### Aufgabenstellung
Welche Kritik an den Busverbindungen nennt der Zeitungsartikel über Bernburg als Studentenstadt?

MZ-Artikel vom 09.06.2011 – Was sind Bernburg die Studenten wert?

Was sind Bernburg die Studenten wert?

DISKUSSION Forum der Bündnisgrünen über die Hochschulstadt und ihr Verhältnis zu den Studierenden. Kritik an schlechten Busverbindungen – der letzte Bus fährt noch vor dem Vorlesungsende.

VON SUSANNE WEIHMANN

Olaf Böhlk wünscht sich eine Sanierung der alten Bernburger Bergstadt, des letzten mittelalterlichen Straßenraums. FOTO: ENGELBERT PÜLICHER
In der Bernburger Freiheit könnte sich studentisches Leben ansiedeln - so Olaf Böhlks Ideen zur Stadtentwicklung. FOTO: ENGELBERT PÜLICHER

BERNBURG/MZ – Ist Bernburg nun eine Hochschulstadt oder ein Hochschulstandort? Für Erich Buhmann und Wolfgang Pilz ist das kein Synonym, das wahlweise verwendet werden kann. Für die beiden Grünen-Politiker ist das ein großer Unterschied. “Andere Städte werben viel offensiver mit ihrer Hochschule”, sagte Buhmann am Montag beim Forum der Grünen, zu der neben Studenten und Stadträten weitere Gäste eingeladen waren, und gab damit die Worte seines Parteifreundes Pilz wieder, der nicht dabei sein konnte. Es ging einmal mehr um die Frage, wie die Studenten aus Strenzfeld in die Innenstadt gelockt werden könnten. Buhmann, selbst Hochschulprofessor, meint, die Stadt müsste die jungen Leute viel mehr willkommen heißen.

### Gesammeltes Material
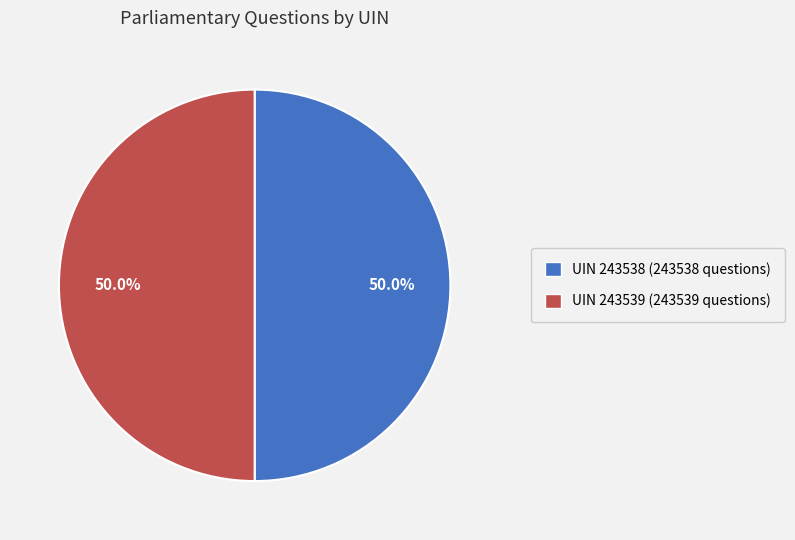

Approximately how many times larger is the value at UIN 243539 compared to UIN 243538?

1.0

### Antwort
Der letzte Bus fährt noch vor dem Vorlesungsende.